If you have any inquiries, please contact us at [email protected]
Why is my score 0.00037?
The predictions on your submission.csv file should be formatted with at least one decimal (e.g. 0.0 instead of 0, 1.0 instead of 1) as stated in the Guidelines, otherwise the accuracy will not be correctly displayed. We apologize for this inconvenience, and we appreciate your understanding as we work on supporting competition solutions following different formats.
Rules
1. This competition is governed by the following Terms of Participation. Participants must agree to and comply with these Terms to participate. 2. A competition prize will be awarded after we have received, successfully executed, and confirmed the validity of both the code and the solution. Once winners are announced and our team reaches out to them, the winners must provide the following by November 10, 2020 in order to avoid disqualification. a. All source files required to preprocess the data b.
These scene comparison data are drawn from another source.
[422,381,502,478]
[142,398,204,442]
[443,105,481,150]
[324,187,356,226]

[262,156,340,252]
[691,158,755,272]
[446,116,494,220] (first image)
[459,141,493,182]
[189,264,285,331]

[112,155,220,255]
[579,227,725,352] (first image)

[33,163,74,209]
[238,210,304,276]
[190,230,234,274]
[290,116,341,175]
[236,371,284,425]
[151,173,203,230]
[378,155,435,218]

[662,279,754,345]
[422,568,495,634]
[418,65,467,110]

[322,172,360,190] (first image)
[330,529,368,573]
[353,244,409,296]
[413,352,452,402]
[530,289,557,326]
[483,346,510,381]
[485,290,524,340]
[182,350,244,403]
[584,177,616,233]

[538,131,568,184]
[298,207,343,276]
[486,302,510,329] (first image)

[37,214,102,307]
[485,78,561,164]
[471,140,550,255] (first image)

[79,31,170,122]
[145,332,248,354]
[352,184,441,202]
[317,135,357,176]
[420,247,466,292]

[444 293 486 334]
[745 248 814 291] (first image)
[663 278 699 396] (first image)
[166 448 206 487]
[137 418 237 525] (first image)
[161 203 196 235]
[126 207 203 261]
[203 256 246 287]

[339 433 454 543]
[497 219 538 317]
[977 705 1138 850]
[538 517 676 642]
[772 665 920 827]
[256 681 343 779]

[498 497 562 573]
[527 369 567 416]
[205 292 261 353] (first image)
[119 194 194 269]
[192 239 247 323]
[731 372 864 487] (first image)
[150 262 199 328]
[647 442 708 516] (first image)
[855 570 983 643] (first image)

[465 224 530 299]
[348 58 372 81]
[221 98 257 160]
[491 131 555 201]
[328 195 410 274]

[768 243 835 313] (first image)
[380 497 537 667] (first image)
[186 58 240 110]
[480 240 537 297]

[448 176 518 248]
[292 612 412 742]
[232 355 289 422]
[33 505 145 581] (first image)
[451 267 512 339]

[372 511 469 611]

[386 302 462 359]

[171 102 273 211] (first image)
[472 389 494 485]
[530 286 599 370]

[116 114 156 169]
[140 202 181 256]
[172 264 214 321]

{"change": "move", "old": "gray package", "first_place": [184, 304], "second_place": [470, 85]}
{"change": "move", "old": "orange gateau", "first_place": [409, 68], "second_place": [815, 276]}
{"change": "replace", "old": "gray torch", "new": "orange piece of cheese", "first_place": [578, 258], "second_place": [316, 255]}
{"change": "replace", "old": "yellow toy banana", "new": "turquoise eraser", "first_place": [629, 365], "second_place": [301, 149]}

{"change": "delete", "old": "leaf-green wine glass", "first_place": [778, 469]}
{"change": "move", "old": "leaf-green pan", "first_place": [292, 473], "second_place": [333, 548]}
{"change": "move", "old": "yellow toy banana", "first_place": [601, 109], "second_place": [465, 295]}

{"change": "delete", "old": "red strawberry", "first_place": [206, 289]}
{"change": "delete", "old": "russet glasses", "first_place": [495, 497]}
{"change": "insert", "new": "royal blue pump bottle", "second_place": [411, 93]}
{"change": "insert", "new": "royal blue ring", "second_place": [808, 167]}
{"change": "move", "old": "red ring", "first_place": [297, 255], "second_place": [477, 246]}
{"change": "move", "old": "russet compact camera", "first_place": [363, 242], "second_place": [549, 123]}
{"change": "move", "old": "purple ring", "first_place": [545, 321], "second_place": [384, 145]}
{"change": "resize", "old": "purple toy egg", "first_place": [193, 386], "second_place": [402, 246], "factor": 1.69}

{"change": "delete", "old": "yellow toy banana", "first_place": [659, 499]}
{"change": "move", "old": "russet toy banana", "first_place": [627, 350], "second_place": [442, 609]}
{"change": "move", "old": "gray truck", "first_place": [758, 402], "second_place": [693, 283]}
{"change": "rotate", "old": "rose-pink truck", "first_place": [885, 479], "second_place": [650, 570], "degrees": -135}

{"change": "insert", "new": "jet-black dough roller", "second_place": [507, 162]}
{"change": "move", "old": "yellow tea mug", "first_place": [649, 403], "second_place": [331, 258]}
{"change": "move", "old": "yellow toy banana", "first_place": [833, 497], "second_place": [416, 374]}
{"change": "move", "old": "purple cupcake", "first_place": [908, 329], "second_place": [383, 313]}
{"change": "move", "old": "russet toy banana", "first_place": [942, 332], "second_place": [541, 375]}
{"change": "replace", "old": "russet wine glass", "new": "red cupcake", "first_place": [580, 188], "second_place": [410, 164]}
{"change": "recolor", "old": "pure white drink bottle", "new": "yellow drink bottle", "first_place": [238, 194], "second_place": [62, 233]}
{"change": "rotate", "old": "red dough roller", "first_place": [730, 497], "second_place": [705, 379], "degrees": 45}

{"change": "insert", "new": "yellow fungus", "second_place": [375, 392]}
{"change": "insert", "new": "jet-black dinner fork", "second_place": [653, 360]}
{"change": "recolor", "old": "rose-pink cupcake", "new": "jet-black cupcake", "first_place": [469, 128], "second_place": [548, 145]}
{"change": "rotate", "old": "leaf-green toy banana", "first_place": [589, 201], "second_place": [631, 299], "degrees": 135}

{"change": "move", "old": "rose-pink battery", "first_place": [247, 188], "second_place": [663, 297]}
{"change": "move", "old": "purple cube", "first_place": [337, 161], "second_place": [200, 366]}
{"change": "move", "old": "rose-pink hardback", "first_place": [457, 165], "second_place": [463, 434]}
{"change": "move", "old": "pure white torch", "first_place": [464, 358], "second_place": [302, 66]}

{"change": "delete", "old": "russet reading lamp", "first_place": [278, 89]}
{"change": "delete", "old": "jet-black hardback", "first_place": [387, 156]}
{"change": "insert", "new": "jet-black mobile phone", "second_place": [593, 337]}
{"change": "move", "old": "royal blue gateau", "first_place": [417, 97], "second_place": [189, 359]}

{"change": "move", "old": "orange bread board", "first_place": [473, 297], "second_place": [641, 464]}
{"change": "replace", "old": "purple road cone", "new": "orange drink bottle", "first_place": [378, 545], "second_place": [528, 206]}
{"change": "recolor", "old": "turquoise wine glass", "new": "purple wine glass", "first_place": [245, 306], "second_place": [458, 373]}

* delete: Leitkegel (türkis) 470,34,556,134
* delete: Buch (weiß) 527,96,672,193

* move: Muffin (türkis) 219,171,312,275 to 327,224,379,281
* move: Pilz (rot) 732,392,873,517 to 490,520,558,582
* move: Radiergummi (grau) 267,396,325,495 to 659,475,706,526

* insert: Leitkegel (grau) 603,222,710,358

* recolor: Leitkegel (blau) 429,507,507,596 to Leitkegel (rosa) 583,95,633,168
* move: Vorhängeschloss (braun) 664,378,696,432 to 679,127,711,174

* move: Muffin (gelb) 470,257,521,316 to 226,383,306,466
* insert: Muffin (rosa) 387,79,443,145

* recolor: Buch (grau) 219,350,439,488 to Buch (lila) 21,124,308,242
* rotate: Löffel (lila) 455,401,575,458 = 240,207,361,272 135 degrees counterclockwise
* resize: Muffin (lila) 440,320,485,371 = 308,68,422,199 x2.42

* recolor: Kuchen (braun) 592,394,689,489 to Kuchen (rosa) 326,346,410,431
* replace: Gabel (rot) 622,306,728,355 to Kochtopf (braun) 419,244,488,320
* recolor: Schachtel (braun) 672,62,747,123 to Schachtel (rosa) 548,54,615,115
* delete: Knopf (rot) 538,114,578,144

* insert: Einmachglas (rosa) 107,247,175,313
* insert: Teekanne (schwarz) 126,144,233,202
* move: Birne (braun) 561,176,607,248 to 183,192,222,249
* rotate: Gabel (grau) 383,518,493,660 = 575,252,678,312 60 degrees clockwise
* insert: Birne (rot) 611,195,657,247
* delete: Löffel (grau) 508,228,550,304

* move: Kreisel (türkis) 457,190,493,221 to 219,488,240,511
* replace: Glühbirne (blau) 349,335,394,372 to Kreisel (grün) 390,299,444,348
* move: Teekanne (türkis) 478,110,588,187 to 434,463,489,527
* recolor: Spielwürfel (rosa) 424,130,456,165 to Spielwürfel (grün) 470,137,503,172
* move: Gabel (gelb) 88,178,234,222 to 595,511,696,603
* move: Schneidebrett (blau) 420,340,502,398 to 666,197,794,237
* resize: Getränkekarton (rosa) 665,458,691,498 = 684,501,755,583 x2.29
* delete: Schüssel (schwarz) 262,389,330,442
All source files required to build, train and make predictions with the model using the processed data c. A requirements.txt (or equivalent) file indicating all the required libraries and their versions as needed d. A ReadMe file containing the following: • Clear and unambiguous instructions on how to reproduce the predictions from start to finish including data pre-processing, feature extraction, model training and predictions generation • Environment details regarding where the model was developed and trained, including OS, memory (RAM), disk space, CPU/GPU used, and any required environment configurations required to execute the code • Clear answers of the following questions: - Which data files are being used? - How are these files processed? - What is the algorithm used and what are its main hyperparameters? - Any other comments considered relevant to understanding and using the model In the event these items are not provided or do not meet the minimum requirements listed above, we will not be able to award the winner with their respective prize. 3. If two or more participants have the same score on the leaderboard, the participant who submitted the winning file first will be considered the winner. 4. The dataset used for this competition is derived from real-world data that has been anonymized, so please do not use any models developed utilizing this data on similar matching services. 5. If you have any inquiries about this competition, please don’t hesitate to reach out to us at [email protected]. We ask that users do not contact Atrae directly.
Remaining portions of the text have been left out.